In 1994 Maurice Strong launched a new Earth Charter
Initiative along with Mikhail Gorbachev, who was president of Green Cross
International. Over the next few years, the Earth Charter was developed, in
consultation with religious and spiritual advisory groups [Ref.8]. The Earth
Charter Commission was formed in 1996 under the leadership of Strong and
Gorbachev along with various religious members. The Commission appointed
Steven Rockefeller (a professor of religion and ethics) to chair the drafting
committee. In 1999 consultations on the Earth Charter were held at the Parliament of the
World’s Religions in Cape Town, South Africa and in 2000 the final version
was issued following a meeting at UNESCO headquarters in Paris.
In 2000, the IUCN co-hosted the first “Earth Forum” along
with the Earth Council, run by Maurice Strong, who also addressed the IUCN’s
congress, urging the adoption of the “Earth Charter” [Ref.11]. Strong said: ”The unique character of IUCN as
a global organization with both governmental and non-governmental members: I
am greatly encouraged at revitalization of the long-standing partnership
between IUCN and WWF. This, together with your new partnerships with
organizations like the Earth Council and University for Peace, and links with
the World Economic Forum and World Business Council for Sustainable
Development provide IUCN with an unprecedented opportunity for leadership
in developing the new mechanisms of global governance. These, I am
persuaded, involve a move away from traditional patterns of centralized
control to the forming of coalitions and networks of all major actors around
specific issues. Indeed, this is what UN Secretary-General Kofi Annan is
proposing under his program of reform and his new vision for the future of UN.
… IUCN has been deeply involved in the process of formulating the Earth
Charter which is complimentary to and supportive of your Covenant.”
[Ref.14]
An “ark” (the “Ark of Hope”) was created in 2001 as a “place of refuge for the Earth
Charter document … handwritten on papyrus paper” [Ref.12], as well as
a refuge for the “Temenos books” – books “filled
with pages of visual prayers/affirmations for global healing, peace, and
gratitude”. The ark resembles in size the biblical Ark of the
Covenant, complete with carrying poles that “are
unicorn horns
which render evil ineffective”, and with sides with paintings
representing earth elements (i.e. scientific elements such as earth, air,
fire, water and spirit). “Symbols
of faith from traditional religions and indigenous societies surround the top
panel of "Spirit"”. At the 2002 World Summit on Sustainable
Development in Johannesburg, South Africa, the Ark of Hope was ceremoniously
offered to the world. [Ref.12].

_Problem set_:
1. In the Earth Charter passage, whom did the Commission appoint to chair the drafting committee?
2. Go on with the Earth Charter passage, picking up after its last sentence.

_Record set_:

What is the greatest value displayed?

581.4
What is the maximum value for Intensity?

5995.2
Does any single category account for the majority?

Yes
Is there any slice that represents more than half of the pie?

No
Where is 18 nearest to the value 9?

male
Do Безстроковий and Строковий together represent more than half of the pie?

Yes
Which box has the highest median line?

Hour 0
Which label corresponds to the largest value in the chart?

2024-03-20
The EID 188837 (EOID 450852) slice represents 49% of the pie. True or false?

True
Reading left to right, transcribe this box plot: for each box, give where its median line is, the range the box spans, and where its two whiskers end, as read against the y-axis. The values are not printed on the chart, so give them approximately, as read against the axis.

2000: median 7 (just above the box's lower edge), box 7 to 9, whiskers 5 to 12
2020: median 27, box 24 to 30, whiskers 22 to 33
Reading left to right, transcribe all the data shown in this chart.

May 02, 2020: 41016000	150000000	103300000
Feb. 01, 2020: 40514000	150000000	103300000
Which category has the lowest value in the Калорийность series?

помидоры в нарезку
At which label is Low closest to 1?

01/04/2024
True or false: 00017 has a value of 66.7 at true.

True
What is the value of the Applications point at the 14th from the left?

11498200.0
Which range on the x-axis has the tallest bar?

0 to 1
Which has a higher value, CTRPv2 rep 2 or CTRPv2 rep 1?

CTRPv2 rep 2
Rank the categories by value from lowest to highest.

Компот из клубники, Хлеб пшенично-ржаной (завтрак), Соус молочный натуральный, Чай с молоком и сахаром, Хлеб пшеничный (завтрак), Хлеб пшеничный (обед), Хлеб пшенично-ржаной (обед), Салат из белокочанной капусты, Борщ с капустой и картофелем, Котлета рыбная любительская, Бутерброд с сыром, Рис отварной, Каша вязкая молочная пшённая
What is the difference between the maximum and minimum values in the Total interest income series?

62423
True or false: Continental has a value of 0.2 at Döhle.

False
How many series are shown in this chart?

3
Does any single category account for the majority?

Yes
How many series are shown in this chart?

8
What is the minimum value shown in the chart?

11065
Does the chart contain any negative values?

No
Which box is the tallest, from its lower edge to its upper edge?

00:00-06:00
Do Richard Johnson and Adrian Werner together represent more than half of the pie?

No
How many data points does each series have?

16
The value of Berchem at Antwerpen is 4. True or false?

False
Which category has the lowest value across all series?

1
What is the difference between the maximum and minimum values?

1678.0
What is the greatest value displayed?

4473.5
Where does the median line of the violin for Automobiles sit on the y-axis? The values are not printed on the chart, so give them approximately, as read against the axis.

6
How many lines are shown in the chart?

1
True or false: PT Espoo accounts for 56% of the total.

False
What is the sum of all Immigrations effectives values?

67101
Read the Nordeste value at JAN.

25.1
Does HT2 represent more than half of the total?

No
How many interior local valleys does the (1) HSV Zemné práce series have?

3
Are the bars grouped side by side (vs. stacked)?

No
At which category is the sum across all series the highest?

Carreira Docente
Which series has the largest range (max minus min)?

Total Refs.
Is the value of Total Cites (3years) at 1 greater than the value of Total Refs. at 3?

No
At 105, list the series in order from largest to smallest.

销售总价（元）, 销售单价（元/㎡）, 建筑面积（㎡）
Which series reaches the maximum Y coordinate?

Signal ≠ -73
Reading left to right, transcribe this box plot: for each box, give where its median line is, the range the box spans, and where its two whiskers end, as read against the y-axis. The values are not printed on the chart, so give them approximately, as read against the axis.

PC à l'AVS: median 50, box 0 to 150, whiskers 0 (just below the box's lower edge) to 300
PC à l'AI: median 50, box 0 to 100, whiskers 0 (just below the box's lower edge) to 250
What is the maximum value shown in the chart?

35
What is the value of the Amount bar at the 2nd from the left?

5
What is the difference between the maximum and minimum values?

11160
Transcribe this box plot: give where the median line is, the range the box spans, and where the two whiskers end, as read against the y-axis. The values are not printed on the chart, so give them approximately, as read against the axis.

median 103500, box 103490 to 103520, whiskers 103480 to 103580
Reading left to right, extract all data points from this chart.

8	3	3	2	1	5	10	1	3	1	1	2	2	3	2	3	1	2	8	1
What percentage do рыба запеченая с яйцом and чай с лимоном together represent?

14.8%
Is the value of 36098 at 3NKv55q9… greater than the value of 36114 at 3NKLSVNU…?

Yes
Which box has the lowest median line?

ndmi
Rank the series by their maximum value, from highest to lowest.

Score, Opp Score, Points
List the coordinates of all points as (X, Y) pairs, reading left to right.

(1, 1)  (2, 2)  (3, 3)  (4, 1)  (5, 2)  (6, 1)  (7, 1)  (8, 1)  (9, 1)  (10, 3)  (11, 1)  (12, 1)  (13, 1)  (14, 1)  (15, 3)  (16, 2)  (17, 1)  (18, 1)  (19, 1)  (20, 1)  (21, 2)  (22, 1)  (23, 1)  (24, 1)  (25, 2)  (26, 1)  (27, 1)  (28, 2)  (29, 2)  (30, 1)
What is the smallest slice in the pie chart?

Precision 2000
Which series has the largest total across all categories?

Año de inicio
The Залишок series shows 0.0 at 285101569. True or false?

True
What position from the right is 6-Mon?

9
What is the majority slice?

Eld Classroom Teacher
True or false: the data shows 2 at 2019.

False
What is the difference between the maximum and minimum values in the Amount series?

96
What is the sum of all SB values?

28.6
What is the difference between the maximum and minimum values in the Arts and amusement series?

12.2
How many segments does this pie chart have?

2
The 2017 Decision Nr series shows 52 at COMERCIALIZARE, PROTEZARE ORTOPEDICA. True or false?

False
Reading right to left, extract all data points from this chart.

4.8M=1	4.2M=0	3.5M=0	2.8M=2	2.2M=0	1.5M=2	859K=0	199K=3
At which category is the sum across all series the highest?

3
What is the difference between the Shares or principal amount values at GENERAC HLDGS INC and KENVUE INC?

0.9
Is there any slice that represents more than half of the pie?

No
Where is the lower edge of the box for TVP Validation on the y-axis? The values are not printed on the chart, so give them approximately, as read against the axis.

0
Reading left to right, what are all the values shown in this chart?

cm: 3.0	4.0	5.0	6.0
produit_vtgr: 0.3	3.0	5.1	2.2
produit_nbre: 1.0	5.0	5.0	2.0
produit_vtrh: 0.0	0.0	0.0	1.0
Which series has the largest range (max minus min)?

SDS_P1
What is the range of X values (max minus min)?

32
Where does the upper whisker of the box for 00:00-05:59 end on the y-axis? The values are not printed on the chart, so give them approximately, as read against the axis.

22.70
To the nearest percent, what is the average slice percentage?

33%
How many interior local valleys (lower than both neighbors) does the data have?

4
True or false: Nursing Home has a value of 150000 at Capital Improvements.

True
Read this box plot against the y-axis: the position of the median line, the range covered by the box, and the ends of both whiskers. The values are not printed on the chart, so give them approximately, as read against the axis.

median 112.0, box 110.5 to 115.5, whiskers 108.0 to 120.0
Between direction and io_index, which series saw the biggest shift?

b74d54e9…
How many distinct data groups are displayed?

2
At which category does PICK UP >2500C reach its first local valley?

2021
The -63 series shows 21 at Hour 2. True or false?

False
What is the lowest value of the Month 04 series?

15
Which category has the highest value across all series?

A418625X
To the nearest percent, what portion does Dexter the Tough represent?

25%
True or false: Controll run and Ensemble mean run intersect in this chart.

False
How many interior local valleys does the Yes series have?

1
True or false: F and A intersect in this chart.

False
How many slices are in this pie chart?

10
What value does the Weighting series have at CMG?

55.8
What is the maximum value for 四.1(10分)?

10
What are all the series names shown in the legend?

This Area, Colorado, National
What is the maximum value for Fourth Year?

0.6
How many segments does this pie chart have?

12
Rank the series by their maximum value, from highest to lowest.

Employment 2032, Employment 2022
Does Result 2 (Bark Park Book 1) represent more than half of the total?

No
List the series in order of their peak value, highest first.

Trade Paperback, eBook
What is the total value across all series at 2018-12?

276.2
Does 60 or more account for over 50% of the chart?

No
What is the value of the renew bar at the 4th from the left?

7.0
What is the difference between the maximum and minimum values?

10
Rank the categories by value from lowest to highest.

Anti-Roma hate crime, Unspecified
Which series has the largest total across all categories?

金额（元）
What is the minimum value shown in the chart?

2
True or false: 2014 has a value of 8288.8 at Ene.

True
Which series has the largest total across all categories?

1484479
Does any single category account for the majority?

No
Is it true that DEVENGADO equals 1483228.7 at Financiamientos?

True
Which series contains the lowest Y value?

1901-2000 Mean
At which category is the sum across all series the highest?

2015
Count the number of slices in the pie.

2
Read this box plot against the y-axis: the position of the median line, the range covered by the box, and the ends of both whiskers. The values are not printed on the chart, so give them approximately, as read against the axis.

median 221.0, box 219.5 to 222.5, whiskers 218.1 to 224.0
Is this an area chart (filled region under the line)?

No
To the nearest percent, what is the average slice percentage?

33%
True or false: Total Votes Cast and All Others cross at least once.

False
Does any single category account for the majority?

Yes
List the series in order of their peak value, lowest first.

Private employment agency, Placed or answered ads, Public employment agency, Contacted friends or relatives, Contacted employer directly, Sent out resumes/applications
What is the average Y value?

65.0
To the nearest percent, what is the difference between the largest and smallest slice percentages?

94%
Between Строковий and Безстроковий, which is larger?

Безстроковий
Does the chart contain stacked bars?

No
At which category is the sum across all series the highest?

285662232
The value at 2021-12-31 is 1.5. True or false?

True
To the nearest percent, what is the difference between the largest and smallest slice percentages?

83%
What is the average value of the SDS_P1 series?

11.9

_Results in order_:
1. Steven Rockefeller, a professor of religion and ethics.

2.
Over the years Maurice Strong served as president of the
World Federation of United Nations Associations, on the executive committee
of the Society for International Development, and as an advisor to the
Rockefeller Foundation and the World Wildlife Fund, and importantly on the
Commission on Global Governance (CGG).
The CGG was established in 1992, after the Rio conference,
at the suggestion of Willy Brandt, former West German chancellor and head of
the Socialist International. The CGG denies advocating a one-world
government: "We are
not proposing movement toward a world government," reassuringly write
Co-Chairmen Ingvar Carlsson and Shridath Ramphal, “… [but] this is not to say
that the goal should be a world without systems or rules."
[Ref.13].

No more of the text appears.